At the time of the attack, Central Nova was over 80 percent full. The Northeast Nova facility where Benedict had just transferred from wasn’t even at half capacity.


Much was made of Northeast—the “new jail” near Pictou—when it opened earlier this spring. At the time, Sean Kelly told The Coast the jail’s increased capacity would relieve some of the pressure off Central Nova. Given what happened to Benedict, the pressure still seems to be flowing in the wrong direction.


Meanwhile, Northeast Nova remains understaffed even after the “largest recruitment drive in Nova Scotia Correctional Services history.” Not enough employees were found, and the jail is still trying to hire relief workers (while also patching up roof leaks in the two-month old, $42-million facility).

These are very real, immediate problems that need addressing in how this province and the federal government both house prisoners. Currently, legal challenges are mounting against the use of solitary confinement in federal prisons, and provincial facilities aren’t immune either.

Last month, Ontario’s government launched a review on the use of solitary confinement. The move came after a public report recommending the province overhaul its treatment of female inmates with mental illnesses. From 2013 to 2014, over 6,700 federal inmates spent at least one day in solitary confinement. As we’ve previously reported, there have been over 8,500 cases of solitary confinement in Nova Scotian correctional facilities since 2010 (with some cases lasting for months).

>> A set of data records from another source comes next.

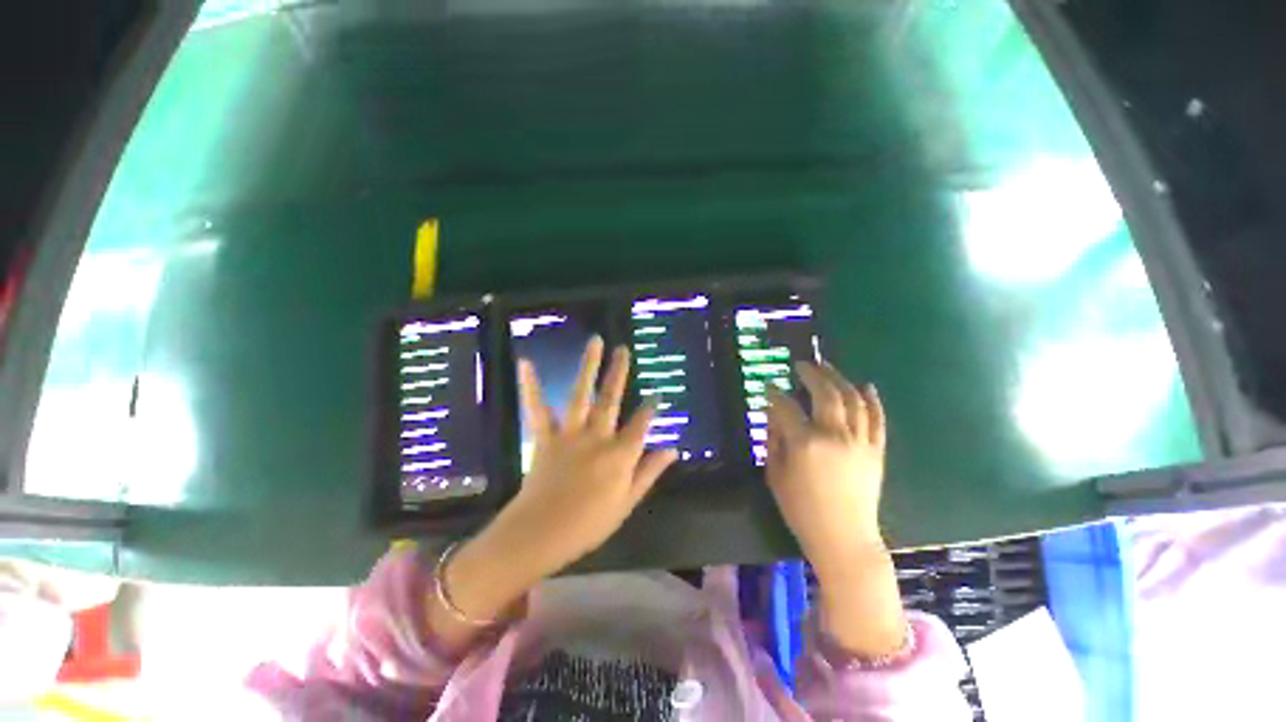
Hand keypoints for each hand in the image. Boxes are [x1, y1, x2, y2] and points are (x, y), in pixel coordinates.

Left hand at [504, 336, 677, 574]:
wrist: (541, 534)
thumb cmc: (589, 524)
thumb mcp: (627, 502)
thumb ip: (649, 472)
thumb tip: (673, 449)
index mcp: (620, 455)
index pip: (641, 424)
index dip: (650, 409)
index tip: (656, 394)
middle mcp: (597, 437)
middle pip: (611, 399)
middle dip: (619, 373)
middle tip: (623, 349)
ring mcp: (570, 434)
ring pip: (581, 395)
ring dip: (588, 367)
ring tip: (595, 342)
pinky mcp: (545, 437)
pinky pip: (537, 409)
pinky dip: (532, 386)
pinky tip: (527, 363)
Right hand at [765, 361, 904, 657]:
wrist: (844, 539)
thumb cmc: (801, 510)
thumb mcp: (775, 475)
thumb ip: (774, 439)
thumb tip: (774, 413)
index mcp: (806, 443)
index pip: (786, 406)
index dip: (775, 394)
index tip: (769, 387)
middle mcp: (835, 436)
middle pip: (826, 393)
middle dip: (812, 373)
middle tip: (802, 364)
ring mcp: (860, 442)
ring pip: (853, 399)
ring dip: (839, 378)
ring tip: (828, 367)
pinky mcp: (876, 451)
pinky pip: (877, 419)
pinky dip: (872, 400)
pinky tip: (866, 386)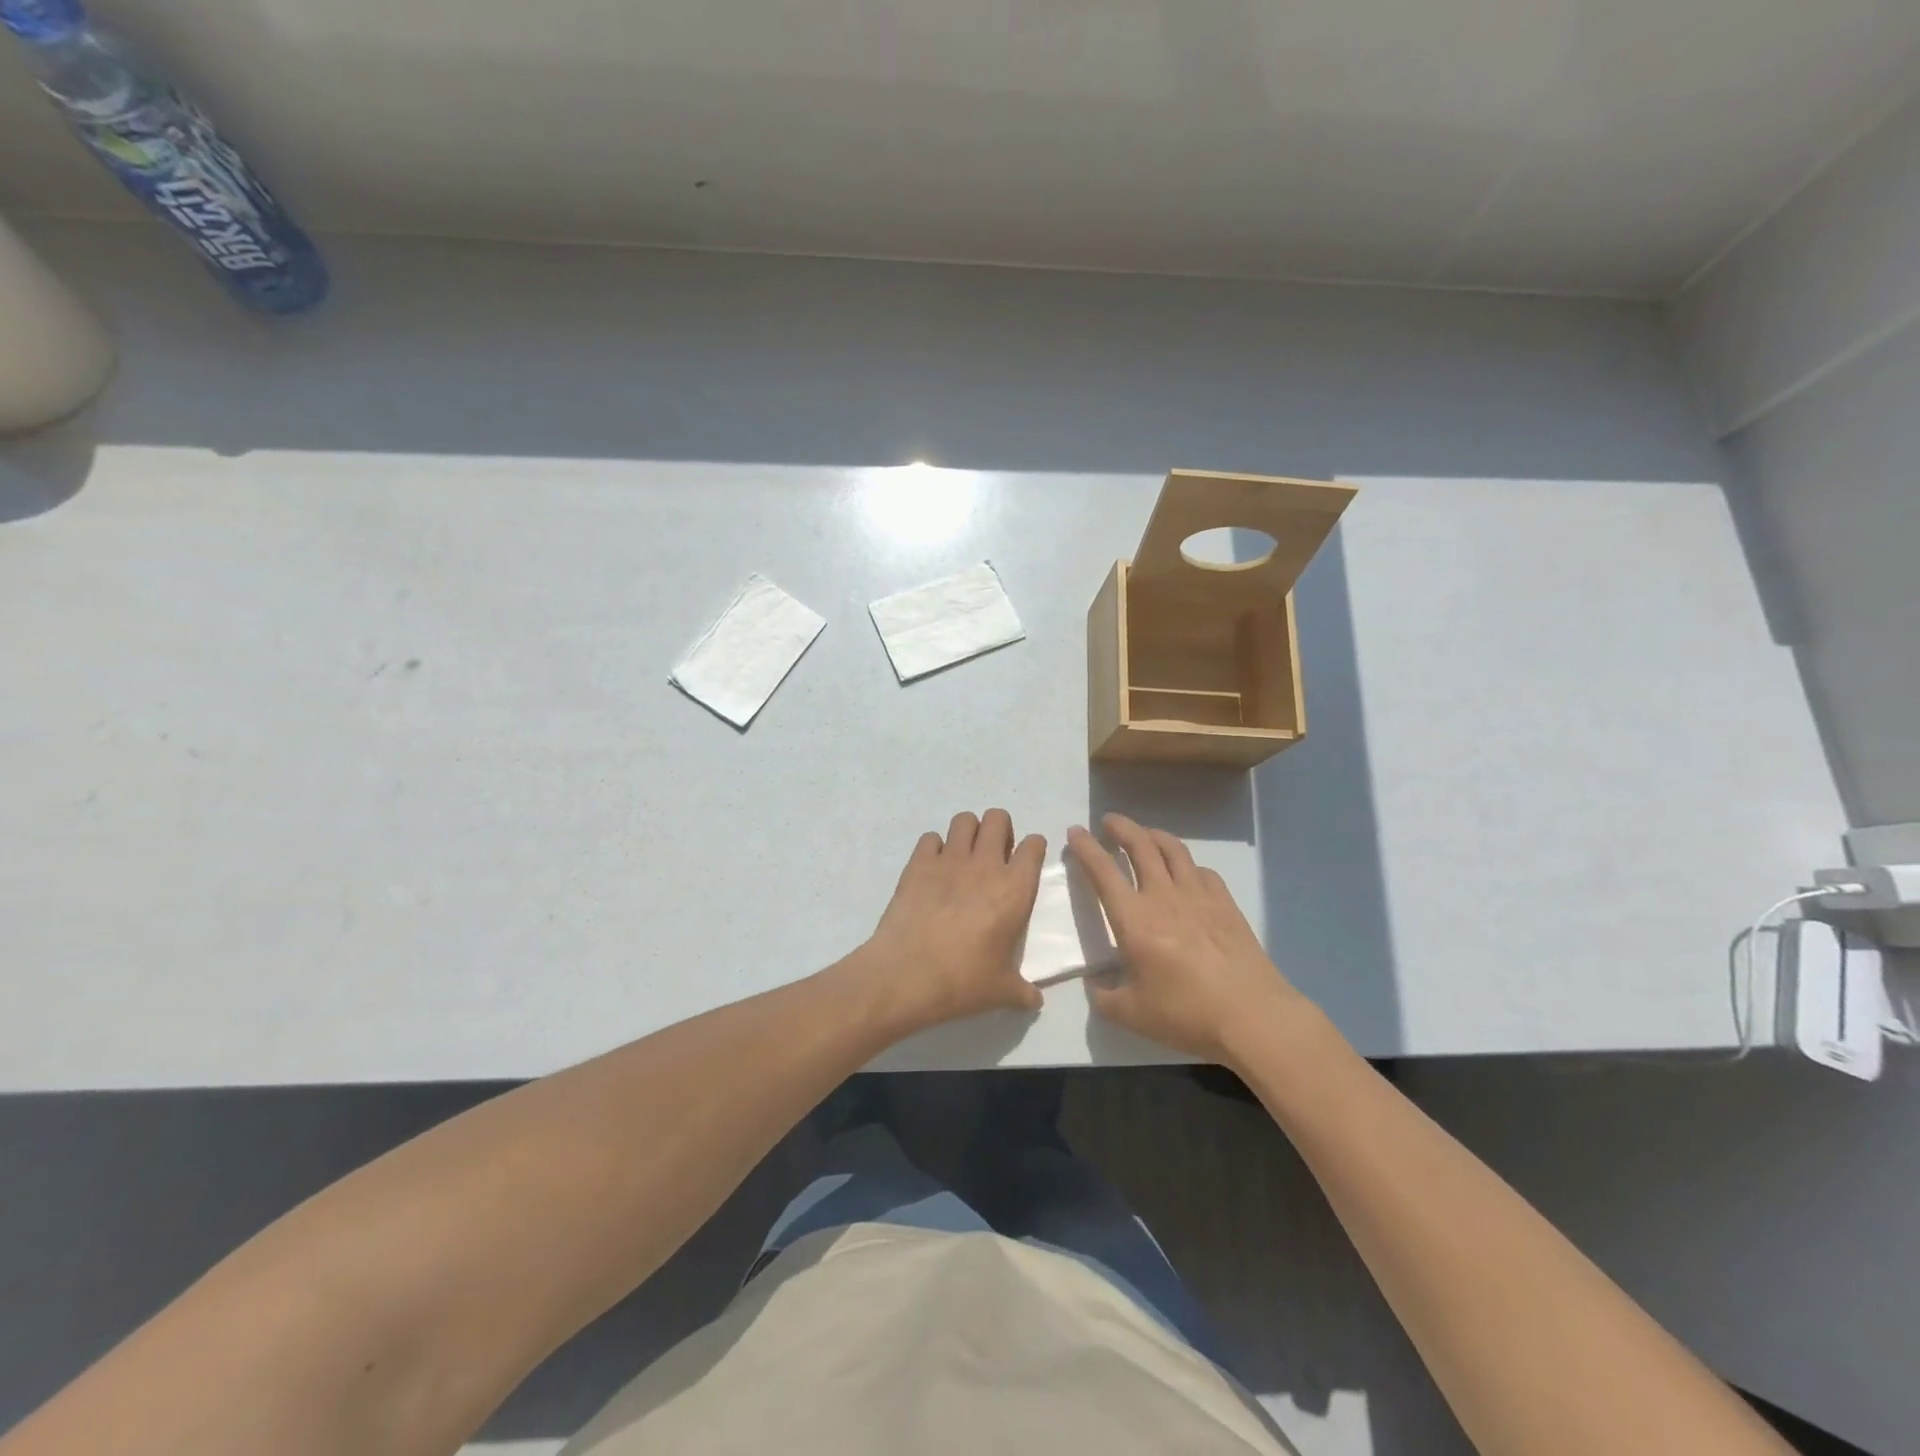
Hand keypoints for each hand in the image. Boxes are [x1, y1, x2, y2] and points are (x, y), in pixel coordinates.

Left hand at [860, 809, 1046, 1031]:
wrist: (906, 975)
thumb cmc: (962, 982)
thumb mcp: (1001, 992)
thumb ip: (1023, 991)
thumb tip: (1035, 1002)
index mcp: (1015, 889)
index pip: (1034, 846)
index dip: (1033, 848)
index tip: (1026, 861)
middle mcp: (985, 865)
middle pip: (997, 818)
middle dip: (999, 829)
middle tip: (994, 855)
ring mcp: (949, 860)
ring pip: (964, 820)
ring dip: (968, 832)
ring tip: (964, 857)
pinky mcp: (918, 864)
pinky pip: (930, 838)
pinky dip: (934, 848)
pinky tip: (933, 870)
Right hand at [1067, 813, 1303, 1062]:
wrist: (1252, 1016)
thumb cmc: (1186, 1014)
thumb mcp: (1131, 1015)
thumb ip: (1103, 997)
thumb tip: (1094, 984)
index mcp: (1134, 919)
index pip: (1103, 871)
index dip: (1086, 848)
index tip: (1075, 832)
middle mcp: (1163, 896)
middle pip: (1140, 845)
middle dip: (1121, 827)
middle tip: (1108, 822)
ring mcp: (1198, 895)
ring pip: (1173, 849)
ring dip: (1153, 835)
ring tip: (1144, 834)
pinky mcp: (1225, 903)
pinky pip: (1202, 871)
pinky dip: (1187, 864)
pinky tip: (1186, 873)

Solitary confinement is torture. Extended solitary confinement is a particularly brutal form of torture. Permanent psychological damage occurs after just 15 days. Yet it remains commonplace in publicly-owned and operated institutions. As an editorial in the Globe and Mail reads, Canadian corrections is “an overburdened system that appears to be increasingly reliant on solitary confinement as an inmate-management tool of first resort. This is a situation ripe for more tragedies.”

So far, Nova Scotia’s Liberal government has refused a third-party investigation into the conditions at the Burnside jail. What’s becoming clearer every day is that until someone steps in, inmates, staff and the province’s integrity will continue to be under attack.